特に「つけ置き」は日常的によく使われる表現なので、「浸け置き」などの漢字表記にこだわらず、ひらがなを選ぶと読みやすくまとまります。
ただし、料理の説明で味付けや保存を明確に伝えたい場合は、「漬ける」と書いたほうが内容を受け取りやすいでしょう。
「漬かる」「浸る」などの自動詞との違い
「漬ける」「浸ける」「浸す」は、基本的に人が何かを液体に入れることを表す言葉です。
これに対して、「漬かる」や「浸る」は、物や人が液体に入っている状態を表す自動詞です。
主語が「誰かが入れる側」なのか、「液体に入っている物や人」なのかを見ると、使い分けやすくなります。
| 言葉 | 主に表すこと | 例 |
|---|---|---|
| 漬ける | 食品を調味料などに入れる | 野菜をぬかに漬ける |
| 漬かる | 食品が漬けられた状態になる | 野菜がぬかに漬かる |
| 浸す | 物を液体に触れさせる | 布を水に浸す |
| 浸る | 物や人が液体の中にある | 布が水に浸る |
「漬かる」は、食品が調味料などになじんでいる様子を表すときに使われます。
「浸る」は、水やお湯などに入っている状態のほか、ある気分や雰囲気に深く包まれる意味で使われることもあります。
表記に迷ったときは、目的なら「漬ける」、状態なら「浸ける」、動作なら「浸す」という順番で確認してみてください。

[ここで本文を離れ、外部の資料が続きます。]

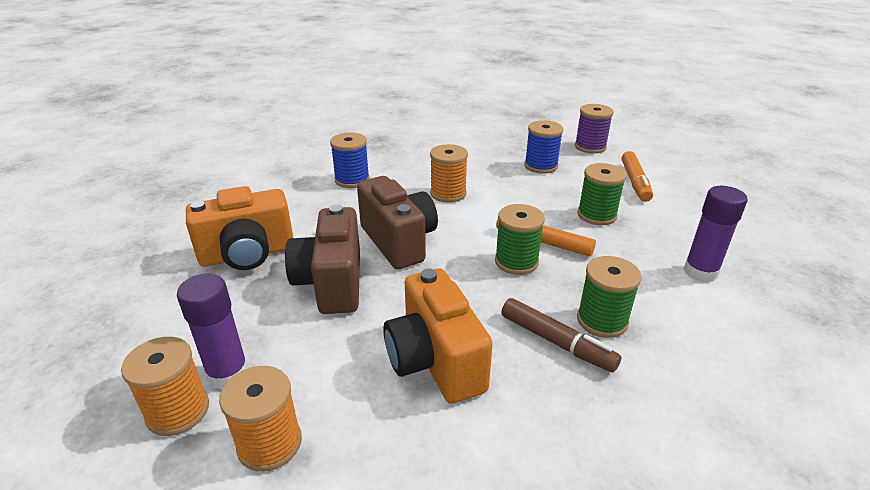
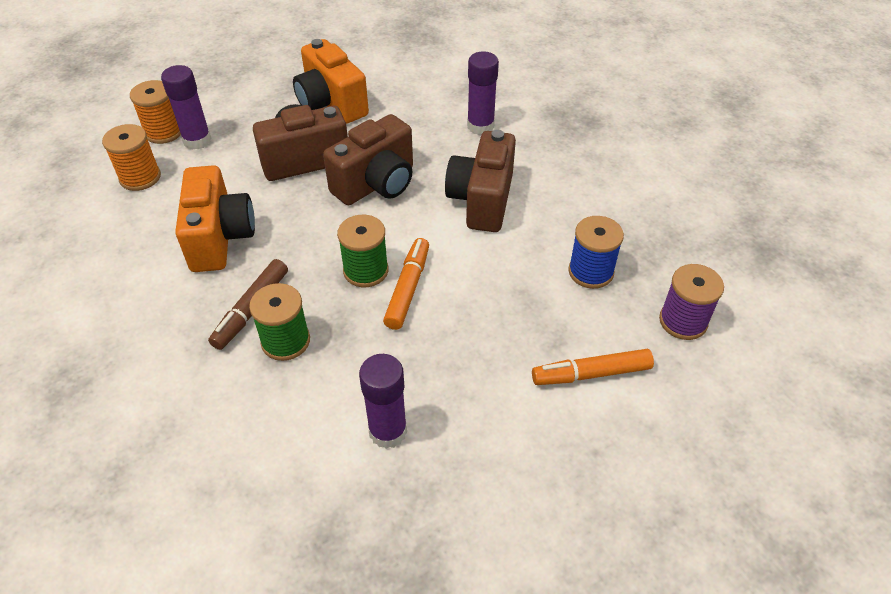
camera: 75 degrees right, 15 degrees up
blue spool [330,132,370,188] -> purple glue stick [467,51,499,135]
orange camera [383,268,493,404] -> orange camera turned 120 degrees clockwise [175,165,255,272]
orange spool [430,144,468,203] -> brown camera [445,130,516,232]
green spool [577,163,626,225] -> none

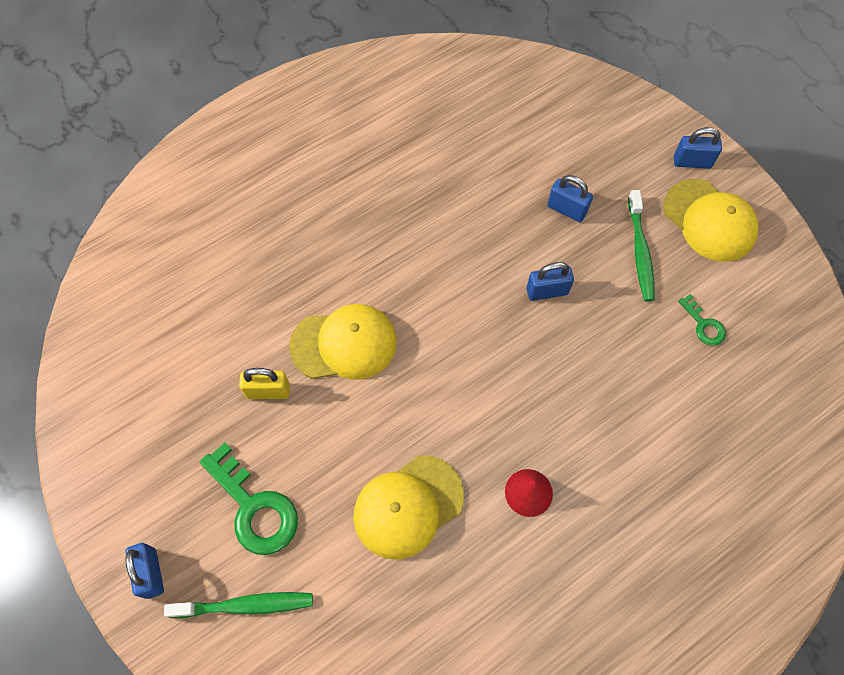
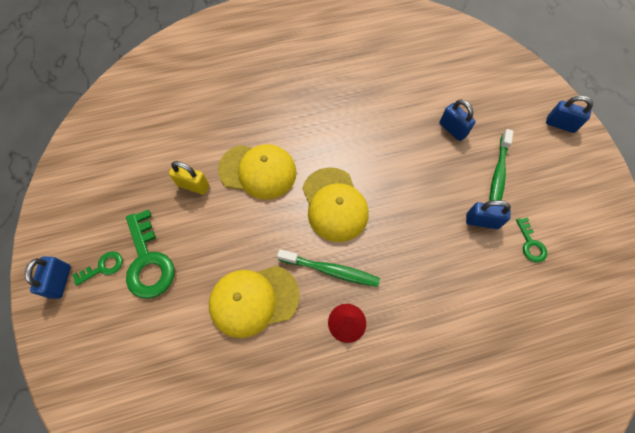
camera: 20 degrees right, 0 degrees up
green toothbrush [164,592,313,618] -> green toothbrush moved to [277,249,380,287]
blue padlock [526,262,574,301] -> blue padlock moved to [466,200,511,229]
yellow cap [663,179,758,261] -> yellow cap moved to [302,167,368,242]
none -> green key [73,252,123,286]

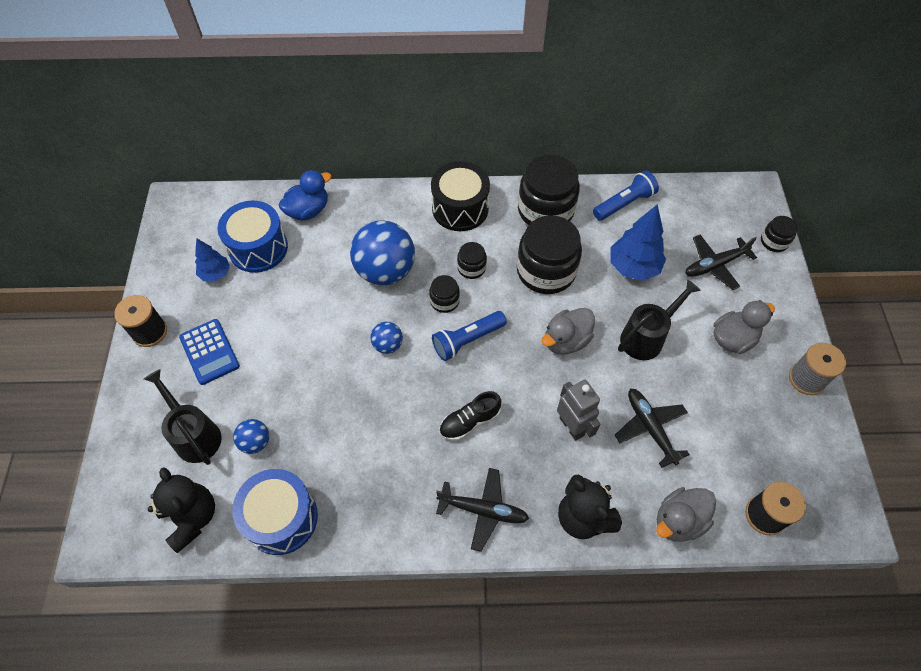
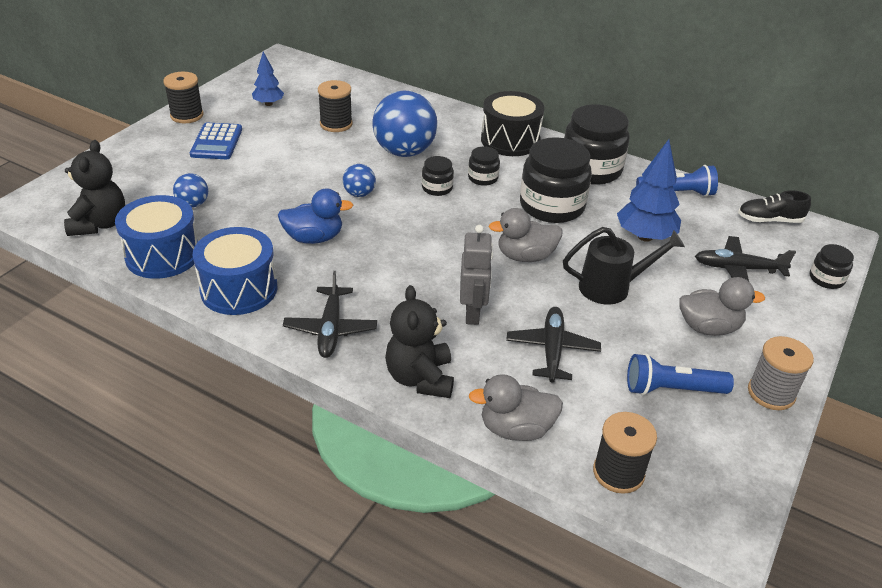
camera: 30 degrees right, 20 degrees down
black watering can [144,369,222,465] -> none
blue drum [218,201,288,273] -> blue drum moved to [193,227,277,315]
blue duck [279,170,332,220] -> blue duck moved to [278,188,353,244]
blue flashlight [432,311,507,361] -> blue flashlight moved to [627,354,734,395]
black plane [436,468,529,552] -> black plane turned 45 degrees clockwise [283,271,377,358]
black shoe [439,391,501,441] -> black shoe moved to [738,190,811,223]
none -> black spool [318,80,353,132]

それでも決めにくい場合は、ひらがなの「つける」を選べば、自然でやさしい文章になります!
まとめ
- 「浸ける」は、物や体を液体の中に入れたままにしておくことを表します。
- 「漬ける」は、食材を味付け・発酵・保存のために調味料などへ入れるときに使います。
- 「浸す」は、物を液体に入れたり、液体に触れさせたりする動作に注目した言葉です。
- 料理では、あく抜きや吸水なら「浸ける」、味をなじませるなら「漬ける」が使いやすいでしょう。
- 洗濯物や食器を洗剤液に入れておく場面では、「浸ける」や「つけ置き」が自然です。
- 手足をお湯に入れる場合は、状態なら「浸ける」、動きなら「浸す」と使い分けられます。
- 表記に迷うときは、「つける」「つけ置き」とひらがなで書いても読みやすく伝わります。
「浸ける」「漬ける」「浸す」は似ている言葉ですが、液体に入れる目的や、動作・状態のどちらを伝えたいかで考えると選びやすくなります。
味付けや保存なら「漬ける」、液体の中に入れたままなら「浸ける」、液体に触れさせる動きを表すなら「浸す」を目安にしてみてください。
日常の文章では、細かな違いに迷いすぎなくても大丈夫です!
伝えたい場面に合う言葉を少しずつ選んでいけば、料理や家事の説明も、より自然でわかりやすい文章になります。